7Damages & liability
Ask guests to report damage immediately and set the expectation that honest accidents won't be punished, while genuine misuse may be charged per the platform's terms. This framing gets you told about problems instead of finding them after check-out.
Tip: Lead with “report it, we won't be upset” — guests hide small damage when they fear a big charge.
Skip the printed sheet: make it a QR guest guide
A text template is a great start — but a printed rules sheet gets ignored, a PDF goes stale the day you change a policy, and international guests may not read your language. The interactive version of these rules is a mobile welcome page: guests scan a QR code by the door or tap a link and always see the current house rules alongside your check-in steps, Wi-Fi and local tips, auto-translated into 9 languages.
HostGreeter turns this exact structure into that page in a few minutes. See how house rules fit into a full guest guide in our Airbnb digital welcome book guide, pair it with our check-in instructions template, and learn how to put your guest information behind a QR code.
House rules FAQ
What should vacation rental house rules include?
Effective house rules cover seven things: quiet hours, smoking and vaping, pets, a clear no-parties policy, the maximum number of guests, the check-out tasks you expect, and how damages are handled. Keep each to a line or two, frame them positively, and make times and limits specific rather than vague.
How do I write house rules that guests actually follow?
Be specific and friendly. “Quiet hours 10 PM–8 AM, this is a residential building” works better than “please be respectful”. Keep the whole list short — guests skim — and lead with the reasoning (happy neighbors, keeping the home nice) rather than threats. Rules guests can read on their phone during the stay, not just at booking, get followed far more often.
Are Airbnb and vacation rental house rules legally enforceable?
House rules that a guest agrees to when booking are part of your agreement, and major platforms will generally support you on clear, reasonable rules like no parties, no smoking, and a guest limit — but only if the rule was stated in advance. Vague or after-the-fact rules are hard to enforce. Always write them into your listing and welcome materials before the stay.
Should house rules be a separate document or part of my welcome guide?
Both.

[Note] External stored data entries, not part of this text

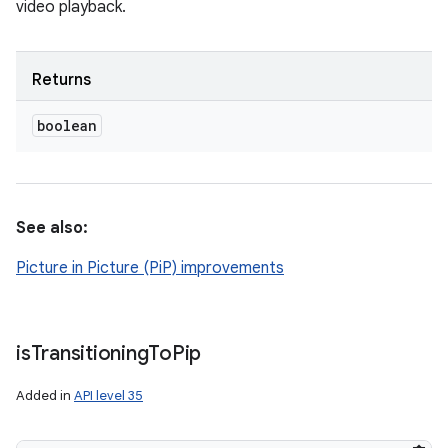
video playback.
Returns
boolean
See also:
Picture in Picture (PiP) improvements
is
Transitioning
To
Pip
Added in
API level 35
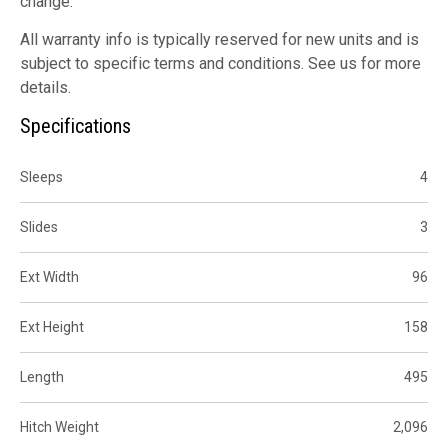
change.
All warranty info is typically reserved for new units and is
subject to specific terms and conditions. See us for more
details.
Specifications
Sleeps
4
Slides
3
Ext Width
96
Ext Height
158
Length
495
Hitch Weight
2,096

List them in your platform's House Rules field so guests accept them at booking, and repeat them inside the property in your welcome guide so they're visible during the stay. A digital welcome page — opened from a QR code by the door or a link — always shows the current rules and can be auto-translated for international guests, which a printed sheet or PDF can't.
How many house rules should a vacation rental have?
Enough to cover quiet hours, smoking, pets, parties, guest limits, check-out and damages — usually seven short sections. Resist adding a rule for every past bad experience: an overwhelming list gets ignored and makes the stay feel unwelcoming. Cover what matters, keep the tone warm, and put the details guests need day-to-day (Wi-Fi, appliances) in your welcome guide instead.